Juan Fernando López Aguilar (/es/; born 10 June 1961) is a Spanish jurist and politician of the Spanish Socialist Workers' Party (PSOE) who has been serving as a member of the European Parliament since 2009. He served as Minister of Justice in the government of José Luis Rodríguez Zapatero. He also represented Las Palmas in the Congress of Deputies between 1996 and 2007 and between 2008 and 2009.

==Early life and education==
López Aguilar was born in Las Palmas de Gran Canaria. He holds a Ph.D. in law from the University of Bologna, Italy, and for a long time he has been a professor of constitutional law at the University of Las Palmas de Gran Canaria. He also holds a master's degree in law and diplomacy from The Fletcher School of Law and Diplomacy. He funded his studies largely by working as a newspaper caricaturist and comic-book illustrator.

==Political career==

===Member of the Spanish Parliament, 1996–2007===
As a member of the Spanish parliament, López Aguilar served as his parliamentary group’s spokesperson on home affairs.

===Candidate for President of the Canary Islands, 2006–2007===
In November 2006, López Aguilar was chosen as the socialist candidate for the Presidency of the Canary Islands Government.

He won the 2007 elections, but his majority was insufficient to defeat opposition manoeuvring that prevented him becoming leader of the regional government. Instead, he was later nominated to head the PSOE list in the 2009 European elections.

===Member of the European Parliament, 2009–present===
López Aguilar has been a Member of the European Parliament since the 2009 European elections. He has since been a member of the Committee on Civil Liberties, Justice and Home Affairs, which he chaired during first term until 2014 and since 2019. In this capacity, he served as the parliament's rapporteur on fundamental rights in Poland (2020) and on COVID-19 certificates (2021).
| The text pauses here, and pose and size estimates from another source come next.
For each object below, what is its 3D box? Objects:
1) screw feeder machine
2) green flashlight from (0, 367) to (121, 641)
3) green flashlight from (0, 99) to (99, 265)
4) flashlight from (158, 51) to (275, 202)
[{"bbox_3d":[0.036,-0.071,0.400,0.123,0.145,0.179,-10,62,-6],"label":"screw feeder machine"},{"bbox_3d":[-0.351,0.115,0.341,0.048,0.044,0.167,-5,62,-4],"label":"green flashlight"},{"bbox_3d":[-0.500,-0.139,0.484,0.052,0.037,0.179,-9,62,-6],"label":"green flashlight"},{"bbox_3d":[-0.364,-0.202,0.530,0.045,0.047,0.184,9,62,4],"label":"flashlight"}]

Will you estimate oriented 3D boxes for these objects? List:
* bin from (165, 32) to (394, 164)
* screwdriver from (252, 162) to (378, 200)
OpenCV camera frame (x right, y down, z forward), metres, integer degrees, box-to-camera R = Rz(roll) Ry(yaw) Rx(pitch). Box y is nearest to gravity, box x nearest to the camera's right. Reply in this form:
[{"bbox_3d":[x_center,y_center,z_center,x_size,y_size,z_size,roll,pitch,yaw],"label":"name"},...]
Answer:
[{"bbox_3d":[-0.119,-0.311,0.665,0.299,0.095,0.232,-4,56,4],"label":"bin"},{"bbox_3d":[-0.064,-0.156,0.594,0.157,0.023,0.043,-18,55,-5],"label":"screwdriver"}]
In addition, López Aguilar served on the Special Committee on Organized Crime, Corruption and Money Laundering (2012-2013) and the Committee of Inquiry into Money Laundering, Tax Avoidance and Tax Evasion (2016-2017) that investigated the Panama Papers revelations and tax avoidance schemes more broadly.

Since 2014, López Aguilar also has been serving as vice-chairman of the parliament’s delegation to the ACP–EU Joint Parliamentary Assembly. He has taken part in monitoring missions for the Ukrainian parliamentary elections in 2012, led by Paweł Kowal, and the Tajikistani parliamentary elections 2010.

López Aguilar is a member of the Spinelli Group, and the European Parliament Intergroup on Integrity (Transparency, Anti-Corruption and Organized Crime).